§ OBJECTIVE
Omit any picture, and return the remaining data exactly as written.
======== PROVIDED INFORMATION ========
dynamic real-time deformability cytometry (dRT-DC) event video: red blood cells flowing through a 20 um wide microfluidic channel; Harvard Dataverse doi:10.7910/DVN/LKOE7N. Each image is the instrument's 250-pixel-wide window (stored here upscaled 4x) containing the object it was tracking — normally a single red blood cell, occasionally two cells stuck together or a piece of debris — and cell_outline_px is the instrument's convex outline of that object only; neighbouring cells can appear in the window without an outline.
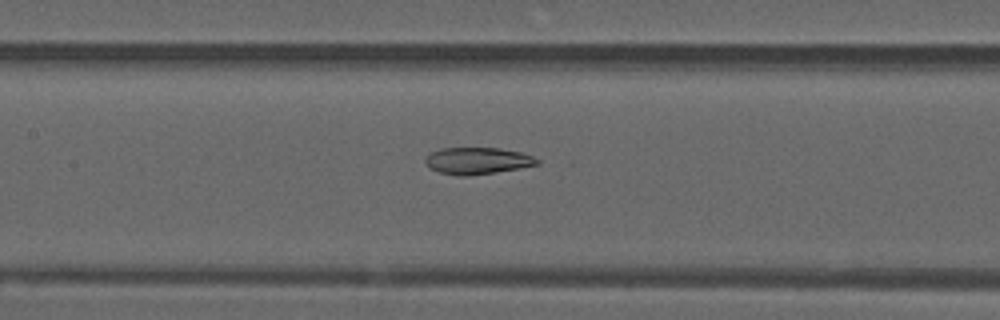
{"species": "common noctule bat (a hibernating species)", "species_latin": "Nyctalus noctula", "temperature_condition": "warm", "stored_images_in_passage": 52, "camera_frame_rate_fps": 3000, "um_per_image_px": 0.085, "animal": {"sex": "male", "forearm_length_mm": 52.5}, "frame": {"image": 1, "passage_image": 24, "time_ms": 7.667, "image_size_px": [1000, 320], "cell_outline_px": [[540, 164], [520, 168], [468, 176], [460, 176], [440, 172], [428, 168], [424, 160], [432, 152], [440, 148], [500, 148], [520, 152], [532, 156], [540, 160]], "centroid_in_image_um": [40.58, 13.66], "position_along_channel_um": 166.8, "area_um2": 17.4}}
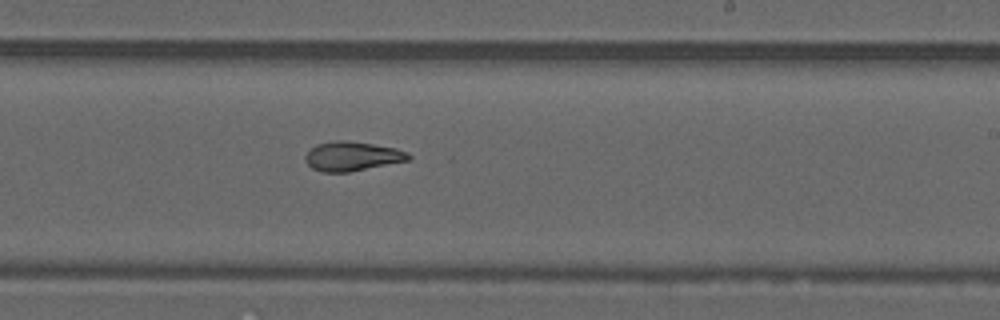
{"frame": {"image": 2, "passage_image": 31, "time_ms": 10.0, "image_size_px": [1000, 320], "cell_outline_px": [[412, 160], [348, 172], [320, 172], [312, 168], [304, 160], [304, 156], [316, 144], [336, 140], [344, 140], [372, 144], [396, 148], [408, 152], [412, 156]], "centroid_in_image_um": [29.95, 13.29], "position_along_channel_um": 259.0, "area_um2": 17.74}}
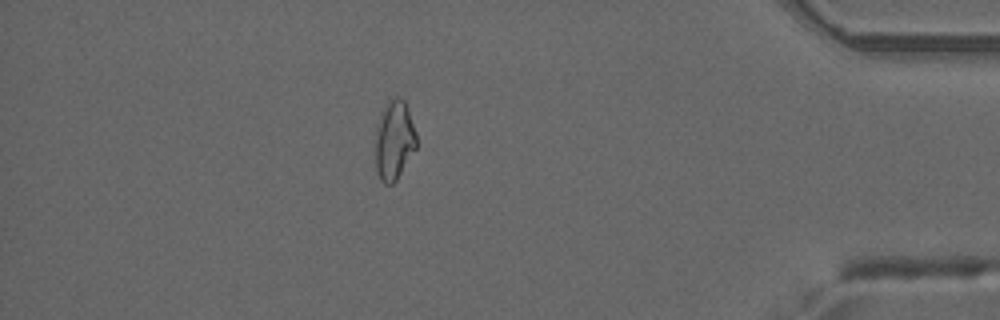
{"frame": {"image": 3, "passage_image": 45, "time_ms": 14.667, "image_size_px": [1000, 320], "cell_outline_px": [[416, 148], [396, 180], [392, 184], [384, 184], [380, 180], [376, 168], [372, 148], [376, 128], [380, 112], [388, 100], [396, 96], [400, 96], [404, 100], [408, 108], [416, 132]], "centroid_in_image_um": [33.45, 11.9], "position_along_channel_um": 401.7, "area_um2": 19.65}, "authors_computed_cell_mechanics": {"area_um2": 19.652, "velocity_mm_per_s": 3.9842, "shape_relaxation_time_tau1_ms": null, "shape_relaxation_time_tau2_ms": 2.7982, "deformation_change_tau1": null, "deformation_change_tau2": 0.0925}}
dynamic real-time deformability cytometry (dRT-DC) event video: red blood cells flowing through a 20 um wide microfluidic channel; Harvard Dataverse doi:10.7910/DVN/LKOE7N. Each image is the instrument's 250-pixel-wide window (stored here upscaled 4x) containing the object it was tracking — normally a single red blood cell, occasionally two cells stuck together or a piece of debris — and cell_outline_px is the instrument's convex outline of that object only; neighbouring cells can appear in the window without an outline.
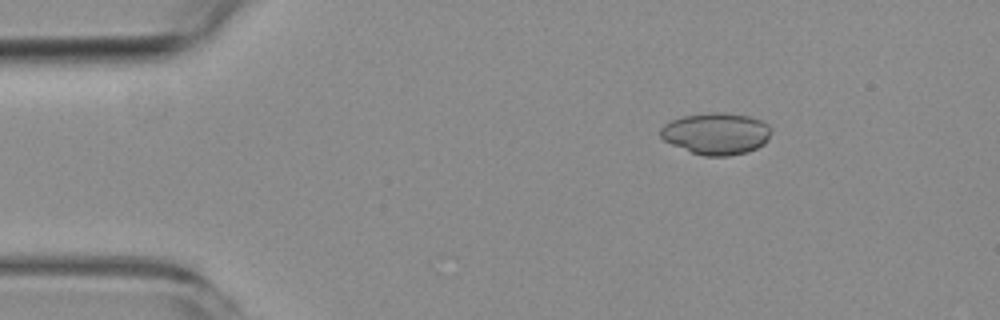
========
§ FULL RESPONSE
dynamic real-time deformability cytometry (dRT-DC) event video: red blood cells flowing through a 20 um wide microfluidic channel; Harvard Dataverse doi:10.7910/DVN/LKOE7N. Each image is the instrument's 250-pixel-wide window (stored here upscaled 4x) containing the object it was tracking — normally a single red blood cell, occasionally two cells stuck together or a piece of debris — and cell_outline_px is the instrument's convex outline of that object only; neighbouring cells can appear in the window without an outline.
{"species": "common noctule bat (a hibernating species)", "species_latin": "Nyctalus noctula", "temperature_condition": "warm", "stored_images_in_passage": 52, "camera_frame_rate_fps": 3000, "um_per_image_px": 0.085, "animal": {"sex": "male", "forearm_length_mm": 52.5}, "frame": {"image": 1, "passage_image": 24, "time_ms": 7.667, "image_size_px": [1000, 320], "cell_outline_px": [[540, 164], [520, 168], [468, 176], [460, 176], [440, 172], [428, 168], [424, 160], [432, 152], [440, 148], [500, 148], [520, 152], [532, 156], [540, 160]], "centroid_in_image_um": [40.58, 13.66], "position_along_channel_um": 166.8, "area_um2": 17.4}}
{"frame": {"image": 2, "passage_image": 31, "time_ms": 10.0, "image_size_px": [1000, 320], "cell_outline_px": [[412, 160], [348, 172], [320, 172], [312, 168], [304, 160], [304, 156], [316, 144], [336, 140], [344, 140], [372, 144], [396, 148], [408, 152], [412, 156]], "centroid_in_image_um": [29.95, 13.29], "position_along_channel_um": 259.0, "area_um2": 17.74}}
{"frame": {"image": 3, "passage_image": 45, "time_ms": 14.667, "image_size_px": [1000, 320], "cell_outline_px": [[416, 148], [396, 180], [392, 184], [384, 184], [380, 180], [376, 168], [372, 148], [376, 128], [380, 112], [388, 100], [396, 96], [400, 96], [404, 100], [408, 108], [416, 132]], "centroid_in_image_um": [33.45, 11.9], "position_along_channel_um": 401.7, "area_um2": 19.65}, "authors_computed_cell_mechanics": {"area_um2": 19.652, "velocity_mm_per_s": 3.9842, "shape_relaxation_time_tau1_ms": null, "shape_relaxation_time_tau2_ms": 2.7982, "deformation_change_tau1": null, "deformation_change_tau2": 0.0925}}
dynamic real-time deformability cytometry (dRT-DC) event video: red blood cells flowing through a 20 um wide microfluidic channel; Harvard Dataverse doi:10.7910/DVN/LKOE7N. Each image is the instrument's 250-pixel-wide window (stored here upscaled 4x) containing the object it was tracking — normally a single red blood cell, occasionally two cells stuck together or a piece of debris — and cell_outline_px is the instrument's convex outline of that object only; neighbouring cells can appear in the window without an outline.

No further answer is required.